Appealing to a vast section of India as the “tea seller” from a humble background, there was no shame for his followers that the man aspired to riches, wearing an outrageously expensive coat (when he met President Obama in Delhi months later) or using a luxe Mont Blanc pen as he signed documents to take his oath—crass expressions of personal wealth.

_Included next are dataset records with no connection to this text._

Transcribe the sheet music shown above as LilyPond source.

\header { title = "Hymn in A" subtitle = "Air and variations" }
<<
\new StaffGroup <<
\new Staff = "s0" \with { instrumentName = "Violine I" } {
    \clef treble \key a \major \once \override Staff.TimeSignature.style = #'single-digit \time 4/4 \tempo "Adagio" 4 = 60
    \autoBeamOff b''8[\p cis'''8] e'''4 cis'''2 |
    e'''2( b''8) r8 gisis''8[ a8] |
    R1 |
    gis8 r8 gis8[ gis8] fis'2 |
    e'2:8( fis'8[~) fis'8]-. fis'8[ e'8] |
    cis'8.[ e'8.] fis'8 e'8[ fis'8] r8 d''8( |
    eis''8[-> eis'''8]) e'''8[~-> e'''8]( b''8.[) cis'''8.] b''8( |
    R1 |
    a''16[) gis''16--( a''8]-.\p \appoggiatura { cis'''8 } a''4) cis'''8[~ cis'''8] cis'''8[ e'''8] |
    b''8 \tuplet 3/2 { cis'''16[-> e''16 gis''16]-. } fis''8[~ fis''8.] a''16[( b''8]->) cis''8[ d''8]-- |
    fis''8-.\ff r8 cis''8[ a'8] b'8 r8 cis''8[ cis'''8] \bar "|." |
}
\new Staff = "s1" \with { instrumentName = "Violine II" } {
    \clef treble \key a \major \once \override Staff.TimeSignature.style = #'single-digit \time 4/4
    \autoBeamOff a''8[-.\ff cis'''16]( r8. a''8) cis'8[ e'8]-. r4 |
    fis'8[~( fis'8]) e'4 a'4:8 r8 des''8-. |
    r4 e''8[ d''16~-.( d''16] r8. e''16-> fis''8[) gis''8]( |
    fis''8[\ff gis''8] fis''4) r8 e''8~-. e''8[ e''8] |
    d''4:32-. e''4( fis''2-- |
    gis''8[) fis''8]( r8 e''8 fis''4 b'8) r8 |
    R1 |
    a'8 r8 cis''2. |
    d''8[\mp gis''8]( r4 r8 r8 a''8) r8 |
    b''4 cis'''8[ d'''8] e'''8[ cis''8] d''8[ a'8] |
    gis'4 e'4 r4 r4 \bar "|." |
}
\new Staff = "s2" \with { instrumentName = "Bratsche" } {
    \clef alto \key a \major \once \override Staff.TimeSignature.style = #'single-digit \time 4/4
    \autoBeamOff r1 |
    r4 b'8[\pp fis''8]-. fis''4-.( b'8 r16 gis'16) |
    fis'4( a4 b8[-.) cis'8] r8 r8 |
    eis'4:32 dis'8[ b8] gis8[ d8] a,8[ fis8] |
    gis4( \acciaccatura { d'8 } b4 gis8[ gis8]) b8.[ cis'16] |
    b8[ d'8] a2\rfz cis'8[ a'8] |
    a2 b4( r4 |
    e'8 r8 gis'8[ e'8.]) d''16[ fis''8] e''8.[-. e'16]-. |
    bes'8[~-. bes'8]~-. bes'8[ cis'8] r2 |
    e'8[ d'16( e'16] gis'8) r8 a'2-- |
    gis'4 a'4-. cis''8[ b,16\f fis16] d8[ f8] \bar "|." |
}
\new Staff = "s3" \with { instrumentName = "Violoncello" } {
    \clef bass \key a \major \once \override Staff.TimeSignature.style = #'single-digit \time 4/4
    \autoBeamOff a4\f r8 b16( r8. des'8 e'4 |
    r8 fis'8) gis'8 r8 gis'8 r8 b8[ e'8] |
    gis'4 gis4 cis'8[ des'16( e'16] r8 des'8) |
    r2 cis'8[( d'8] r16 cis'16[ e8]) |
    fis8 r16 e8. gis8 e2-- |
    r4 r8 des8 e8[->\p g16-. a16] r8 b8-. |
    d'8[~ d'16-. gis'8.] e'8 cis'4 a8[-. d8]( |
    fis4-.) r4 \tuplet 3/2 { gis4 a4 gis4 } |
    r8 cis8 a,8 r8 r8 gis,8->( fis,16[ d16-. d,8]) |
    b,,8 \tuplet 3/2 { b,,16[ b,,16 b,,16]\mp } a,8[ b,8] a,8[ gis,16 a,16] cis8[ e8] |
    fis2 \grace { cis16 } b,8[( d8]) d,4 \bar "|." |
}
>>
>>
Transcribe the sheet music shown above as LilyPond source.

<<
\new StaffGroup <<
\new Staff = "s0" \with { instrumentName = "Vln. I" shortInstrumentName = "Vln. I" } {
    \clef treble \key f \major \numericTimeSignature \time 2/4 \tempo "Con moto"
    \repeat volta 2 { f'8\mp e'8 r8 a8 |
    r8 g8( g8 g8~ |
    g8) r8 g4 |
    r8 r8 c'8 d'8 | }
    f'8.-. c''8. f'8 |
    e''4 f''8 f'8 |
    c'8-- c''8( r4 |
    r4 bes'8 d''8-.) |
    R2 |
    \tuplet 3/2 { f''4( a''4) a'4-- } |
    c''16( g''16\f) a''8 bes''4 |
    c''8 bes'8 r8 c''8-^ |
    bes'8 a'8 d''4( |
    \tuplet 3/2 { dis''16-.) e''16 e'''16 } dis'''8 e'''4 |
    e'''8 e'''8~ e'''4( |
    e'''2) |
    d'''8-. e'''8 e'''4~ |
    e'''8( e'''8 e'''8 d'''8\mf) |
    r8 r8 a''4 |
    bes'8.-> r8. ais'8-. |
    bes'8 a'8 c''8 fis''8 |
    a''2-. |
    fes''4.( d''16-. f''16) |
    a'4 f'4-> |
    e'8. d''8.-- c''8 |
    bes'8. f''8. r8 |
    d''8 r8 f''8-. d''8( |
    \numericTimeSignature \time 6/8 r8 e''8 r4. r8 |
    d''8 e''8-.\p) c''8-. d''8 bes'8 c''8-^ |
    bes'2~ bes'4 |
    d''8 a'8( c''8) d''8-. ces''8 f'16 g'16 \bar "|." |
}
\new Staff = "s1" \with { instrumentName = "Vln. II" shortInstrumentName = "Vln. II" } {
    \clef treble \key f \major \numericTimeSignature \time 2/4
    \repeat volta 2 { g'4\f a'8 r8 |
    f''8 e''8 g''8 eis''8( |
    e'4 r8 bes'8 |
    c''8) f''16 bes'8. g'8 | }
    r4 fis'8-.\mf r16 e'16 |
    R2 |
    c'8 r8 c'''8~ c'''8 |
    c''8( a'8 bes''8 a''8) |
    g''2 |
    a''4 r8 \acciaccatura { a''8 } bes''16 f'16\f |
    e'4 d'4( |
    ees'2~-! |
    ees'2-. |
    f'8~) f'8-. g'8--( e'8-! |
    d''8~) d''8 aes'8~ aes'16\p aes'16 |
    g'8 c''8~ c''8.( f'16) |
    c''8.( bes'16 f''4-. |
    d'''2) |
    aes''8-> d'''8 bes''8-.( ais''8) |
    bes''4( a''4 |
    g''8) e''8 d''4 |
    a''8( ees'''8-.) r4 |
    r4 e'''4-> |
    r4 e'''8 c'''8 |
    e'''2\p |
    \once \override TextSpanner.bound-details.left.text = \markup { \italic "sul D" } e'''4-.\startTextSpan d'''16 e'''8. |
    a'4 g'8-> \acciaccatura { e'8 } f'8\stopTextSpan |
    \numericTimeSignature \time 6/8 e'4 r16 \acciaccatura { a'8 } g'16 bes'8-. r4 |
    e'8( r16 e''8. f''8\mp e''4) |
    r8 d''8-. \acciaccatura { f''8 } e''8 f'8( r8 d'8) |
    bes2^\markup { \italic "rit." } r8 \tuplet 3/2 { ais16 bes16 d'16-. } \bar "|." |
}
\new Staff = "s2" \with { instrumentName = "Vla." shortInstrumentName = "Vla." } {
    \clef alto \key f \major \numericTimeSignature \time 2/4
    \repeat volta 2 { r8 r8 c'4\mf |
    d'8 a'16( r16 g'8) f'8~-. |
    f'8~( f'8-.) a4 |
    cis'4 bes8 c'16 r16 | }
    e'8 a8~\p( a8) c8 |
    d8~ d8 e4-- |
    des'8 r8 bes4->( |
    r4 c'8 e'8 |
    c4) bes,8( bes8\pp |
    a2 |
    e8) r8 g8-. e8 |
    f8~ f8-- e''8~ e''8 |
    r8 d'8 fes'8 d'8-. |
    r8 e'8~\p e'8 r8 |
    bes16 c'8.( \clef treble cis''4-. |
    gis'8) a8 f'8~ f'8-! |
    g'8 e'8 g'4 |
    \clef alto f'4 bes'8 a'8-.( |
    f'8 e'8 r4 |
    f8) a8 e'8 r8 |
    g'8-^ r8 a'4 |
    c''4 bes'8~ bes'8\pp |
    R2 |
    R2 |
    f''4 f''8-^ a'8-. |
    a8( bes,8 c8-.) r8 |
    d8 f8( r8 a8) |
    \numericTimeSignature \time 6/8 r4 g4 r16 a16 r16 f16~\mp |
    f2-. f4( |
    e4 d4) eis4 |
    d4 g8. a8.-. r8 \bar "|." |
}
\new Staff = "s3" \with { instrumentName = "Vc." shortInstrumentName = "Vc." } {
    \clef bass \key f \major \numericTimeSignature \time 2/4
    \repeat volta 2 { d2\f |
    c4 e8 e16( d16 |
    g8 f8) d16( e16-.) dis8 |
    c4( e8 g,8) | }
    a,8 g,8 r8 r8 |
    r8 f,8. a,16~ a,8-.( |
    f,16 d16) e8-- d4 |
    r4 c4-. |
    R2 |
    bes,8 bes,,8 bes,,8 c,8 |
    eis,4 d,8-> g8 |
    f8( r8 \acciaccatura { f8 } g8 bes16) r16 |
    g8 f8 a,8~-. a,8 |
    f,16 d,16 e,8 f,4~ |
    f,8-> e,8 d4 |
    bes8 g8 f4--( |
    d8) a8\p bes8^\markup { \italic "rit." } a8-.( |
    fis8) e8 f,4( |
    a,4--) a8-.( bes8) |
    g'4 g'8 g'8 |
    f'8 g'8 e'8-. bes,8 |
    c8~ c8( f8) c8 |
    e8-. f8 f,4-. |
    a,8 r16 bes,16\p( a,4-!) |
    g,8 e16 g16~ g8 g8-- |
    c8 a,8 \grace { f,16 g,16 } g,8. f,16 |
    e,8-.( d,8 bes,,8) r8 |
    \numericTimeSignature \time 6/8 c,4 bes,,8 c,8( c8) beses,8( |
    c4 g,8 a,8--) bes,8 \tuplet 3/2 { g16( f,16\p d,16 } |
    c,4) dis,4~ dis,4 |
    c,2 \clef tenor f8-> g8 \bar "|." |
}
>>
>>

The first five years of the regime were signs of the time to come. An immediate centralization of power, an assault on university campuses (especially on student leaders who questioned this hegemonic and proto-fascist ideology that has groomed Modi since teenage years), cutbacks on workers’ and farmers’ rights, arrests on activists and lawyers and worst of all, lynchings of Indians who did not fit the definition of the ‘ideal’ Indian—that is, Muslims, Dalits, Christians and communists (read: dissenters) were brutally killed. The slaying of rationalists Narendra Dabholkar, Govind Pansare, M.M. Kalburgi and Gauri Lankesh (only the first happened before 2014) by an extreme right-wing group was also something India has not seen. The ideology of this Bharatiya Janata Party (BJP) regime is the Rashtriya Swayamsevak Sangh (RSS). Founded in 1925, its core belief is that India should not be a democratic republic but a Hindu theocracy; it subscribes to unequal and discriminatory levels of citizenship (following both Mussolini and Hitler) and is wedded (in its own writings) to overthrow the Constitution. Propaganda around the glory of the nation and “development” subsumed the gory 2014-2019 reality of violence, fear and lynchings. The unilateral move to “liberalize” India’s legal currency crippled India’s flagging economy and virtually killed the informal sector. Reports of the aggrandizement of the ruling party’s coffers came in only to be snuffed out by men who led the party and were intolerant of media reporting reality. Those men are now in positions of unbridled power today.

I wrote some months ago that this government has all but declared a war against its own people. That was before the 2019 results that took the supremacist victory to even higher levels, making a mockery of parliamentary debate and all-party dialogue. The second Modi regime sworn in this year has demonstrated in just three months what we can expect.